- [What to do]
#1 In the text on media coverage of wind power, what does the writer say the major media are capable of little more than?
#2 Extend the text on media coverage of wind power, picking up right after its final line.

- [Text shown]
I am appalled that thanks to almost total superficiality devoted to such topics by our major media, I am in the position of being swayed by other sources who are questioning what government is doing (with the support of media capable of little more than rehashing press releases) to help my kids' futures, and simply seem more concerned with meeting a target, boosting a political career or a quango exec's bonus cheque.

I simply can't understand why the facts of these huge issues cannot be found, or made clearer, to help us figure out for ourselves what's best for our futures.

Or we not to be trusted with such decisions?

Divide and rule, guys. Divide and rule.

ClimateChangeCorp - Buying green energy: A corporate power play, with unintended consequences

BBC is Biased - A few points on the wind power issue. I still await answers to my questions, on Newsnight, sadly. Maybe better luck here.

"Windmills get a big thumbs up from the BBC" - er... like this BBC Costing The Earth programme

Is there a link to something online about this?

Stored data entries
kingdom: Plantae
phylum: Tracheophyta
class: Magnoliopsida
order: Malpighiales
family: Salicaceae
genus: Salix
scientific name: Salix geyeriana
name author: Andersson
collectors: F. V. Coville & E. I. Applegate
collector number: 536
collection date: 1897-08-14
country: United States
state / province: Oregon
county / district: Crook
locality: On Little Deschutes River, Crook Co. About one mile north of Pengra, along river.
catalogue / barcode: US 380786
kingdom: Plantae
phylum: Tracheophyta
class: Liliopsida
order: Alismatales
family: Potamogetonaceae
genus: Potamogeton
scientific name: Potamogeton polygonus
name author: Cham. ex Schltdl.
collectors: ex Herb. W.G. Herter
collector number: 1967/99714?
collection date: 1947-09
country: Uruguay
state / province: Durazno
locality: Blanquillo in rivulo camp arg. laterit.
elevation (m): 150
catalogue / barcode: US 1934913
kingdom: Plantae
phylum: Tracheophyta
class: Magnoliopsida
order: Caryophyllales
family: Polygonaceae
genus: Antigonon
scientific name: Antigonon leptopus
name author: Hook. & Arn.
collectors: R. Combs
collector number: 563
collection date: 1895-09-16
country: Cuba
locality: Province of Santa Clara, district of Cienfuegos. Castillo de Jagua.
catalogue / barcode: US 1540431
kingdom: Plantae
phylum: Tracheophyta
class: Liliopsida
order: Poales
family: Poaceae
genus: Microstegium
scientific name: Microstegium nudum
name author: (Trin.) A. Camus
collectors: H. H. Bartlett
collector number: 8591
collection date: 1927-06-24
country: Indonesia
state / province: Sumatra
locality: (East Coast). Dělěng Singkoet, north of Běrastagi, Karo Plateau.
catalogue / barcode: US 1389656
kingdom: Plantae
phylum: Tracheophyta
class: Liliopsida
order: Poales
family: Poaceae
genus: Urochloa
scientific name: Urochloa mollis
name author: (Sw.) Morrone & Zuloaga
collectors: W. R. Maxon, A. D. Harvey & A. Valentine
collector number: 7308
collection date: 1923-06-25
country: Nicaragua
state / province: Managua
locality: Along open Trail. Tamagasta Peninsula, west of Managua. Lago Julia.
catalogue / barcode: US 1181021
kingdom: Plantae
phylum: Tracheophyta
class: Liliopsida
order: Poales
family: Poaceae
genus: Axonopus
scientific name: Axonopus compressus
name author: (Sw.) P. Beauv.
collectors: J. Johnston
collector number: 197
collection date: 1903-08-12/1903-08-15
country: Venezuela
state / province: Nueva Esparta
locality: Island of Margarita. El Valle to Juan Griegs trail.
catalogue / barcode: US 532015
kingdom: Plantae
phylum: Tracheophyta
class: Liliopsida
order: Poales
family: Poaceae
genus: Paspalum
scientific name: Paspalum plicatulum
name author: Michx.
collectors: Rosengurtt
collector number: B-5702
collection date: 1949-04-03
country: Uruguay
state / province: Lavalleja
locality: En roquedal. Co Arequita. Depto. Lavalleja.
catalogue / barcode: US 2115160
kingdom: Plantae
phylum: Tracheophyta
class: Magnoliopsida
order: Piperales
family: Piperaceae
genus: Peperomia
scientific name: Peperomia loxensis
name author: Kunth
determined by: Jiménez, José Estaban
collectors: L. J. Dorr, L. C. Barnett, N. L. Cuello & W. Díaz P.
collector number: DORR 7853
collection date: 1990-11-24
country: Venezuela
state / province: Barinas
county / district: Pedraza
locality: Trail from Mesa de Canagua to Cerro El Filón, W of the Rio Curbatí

- [Outputs for the tasks]
#1 Rehashing press releases.

#2
I have one major concern with climate issues, and that is the enviROI of proposed solutions. I don't mind, and can even applaud doing something 'for the planet' though it may not make great sense financially (on a personal level... blowing public funds is another story if there are better uses environmentally), but for my kids' sake I get very unhappy if whatever it is may not even make sense on a carbon reduction basis from instigation through operation to 'retirement'.

Hence if, for instance, the massive weight of support in the media for such as offshore wind farms may be less than balanced, I'm keen to know more. With facts and true expert opinion. Not PR from subsidised-body/contractor/operator spokespersons.

BBC Newsnight - Noddy's not dead - Nice title!

'The first thing to say is that the issue of editing shots is in a different league from the incidents of deception and dishonesty which have caused turmoil in the TV industry in recent months.'

And well said. Plus, it is to be hoped, to also be well acted upon.

Credit too, at least, for listening.

Noddies - well, ok, but please ensure that there is no hint of anything in the interviewer's manner other than being to accept the narrative flow.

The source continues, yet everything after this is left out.